**Brano mostrato:**
Solamente dopo un pasto ristoratore ed accolto, si chiedeva il
nome allo straniero.
Ne scrive Peppino Aloise nel fondino del 6 marzo “A Cutro è
morta l’umanità”.
La storia europea è iniziata da quel patto federativo fra Latini
ed Enea, mito richiamato da un articolo del 7 marzo su
Repubblica di F. Gentilini, a commento di un famoso saggio di
T.S. Eliot: il tema è delle Elezioni Europee, sempre che si
abbia l’obiettivo a “rigenerarsi, ritrovare la vocazione a
capire il mondo” uno dei tesori unici della civiltà europea. È
grandiosa l’idea di Enea di immaginare una cittadinanza basata
non sul sangue, ma sulla commistione della cultura orientale con
quella dell’ovest, che continuò con l’inclusione nella romanità
della predicazione di Gesù di Galilea.
L’idea di Europa continuò
con Carlo Magno e poi con Federico II ed il suo sguardo al mondo
semita ed arabo, fino al 1945, allorché la “vocazione a capire”
prevalse, “dopo i due tentativi di suicidio di civiltà”.
Ma l’Europa è in crisi per non coltivare federalismo ed
accoglienza dei migranti.

**Dati forniti:**
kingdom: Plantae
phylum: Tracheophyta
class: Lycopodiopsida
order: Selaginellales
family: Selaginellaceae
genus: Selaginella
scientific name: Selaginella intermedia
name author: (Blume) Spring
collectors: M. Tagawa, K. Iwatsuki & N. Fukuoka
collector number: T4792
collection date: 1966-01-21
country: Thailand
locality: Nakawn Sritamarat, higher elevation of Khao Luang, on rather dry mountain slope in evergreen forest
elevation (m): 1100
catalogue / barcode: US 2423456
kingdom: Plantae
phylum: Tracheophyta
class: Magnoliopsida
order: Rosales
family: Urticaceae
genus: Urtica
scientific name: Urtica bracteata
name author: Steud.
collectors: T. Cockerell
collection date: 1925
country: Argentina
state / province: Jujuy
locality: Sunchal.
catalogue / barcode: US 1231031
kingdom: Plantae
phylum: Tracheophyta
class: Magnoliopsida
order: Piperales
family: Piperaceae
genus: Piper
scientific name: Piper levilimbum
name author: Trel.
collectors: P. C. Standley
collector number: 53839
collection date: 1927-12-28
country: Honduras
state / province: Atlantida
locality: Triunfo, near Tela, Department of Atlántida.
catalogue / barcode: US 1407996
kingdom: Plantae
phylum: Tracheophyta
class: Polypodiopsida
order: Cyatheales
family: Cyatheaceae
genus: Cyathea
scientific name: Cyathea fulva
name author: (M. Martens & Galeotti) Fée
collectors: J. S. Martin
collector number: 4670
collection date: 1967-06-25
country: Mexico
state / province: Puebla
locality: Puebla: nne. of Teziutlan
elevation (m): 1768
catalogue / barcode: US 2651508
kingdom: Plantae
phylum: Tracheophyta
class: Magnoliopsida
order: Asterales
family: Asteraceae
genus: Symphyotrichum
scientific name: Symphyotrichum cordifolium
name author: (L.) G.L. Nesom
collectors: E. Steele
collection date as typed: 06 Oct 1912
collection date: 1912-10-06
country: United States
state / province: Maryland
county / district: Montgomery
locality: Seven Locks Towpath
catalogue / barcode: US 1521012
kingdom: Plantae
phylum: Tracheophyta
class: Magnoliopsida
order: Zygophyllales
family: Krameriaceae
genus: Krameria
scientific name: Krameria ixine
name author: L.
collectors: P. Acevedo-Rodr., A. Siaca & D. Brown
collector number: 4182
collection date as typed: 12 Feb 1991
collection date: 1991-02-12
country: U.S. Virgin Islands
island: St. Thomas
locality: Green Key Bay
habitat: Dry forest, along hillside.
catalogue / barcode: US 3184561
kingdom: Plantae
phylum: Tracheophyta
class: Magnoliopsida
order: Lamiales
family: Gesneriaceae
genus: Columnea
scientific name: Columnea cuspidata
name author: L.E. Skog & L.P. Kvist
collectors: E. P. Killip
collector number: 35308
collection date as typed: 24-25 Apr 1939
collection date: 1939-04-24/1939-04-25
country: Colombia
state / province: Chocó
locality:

**Attività:**
Riprendi il brano sull'Europa e l'accoglienza dei migranti da dove si interrompe. Le righe sono materiale a parte e non fanno parte del brano.

**Risultato:**
Oggi si impedisce il pensiero progressivo, in Italia con
l’Autonomia differenziata, con il fermo/immagine dei poteri di
governo del progetto di riforma costituzionale, misure dovute al
declassamento dei partiti a comitati elettorali. Per non dire
della frattura fra aree socio politiche di Nord e Sud,
sfiorandosi la reale volontà di difendere lo spirito
risorgimentale più a Sud che a Nord. Come la frattura fra Russia
e Ucraina; fra Israeliani e Palestinesi, ancora divisi dalla
questione della primogenitura di Abramo fra Ismaele e Isacco, ed
insieme con la stessa Massoneria divisa anche essa a metà, fra
Nord e Sud del suo corpo elettorale.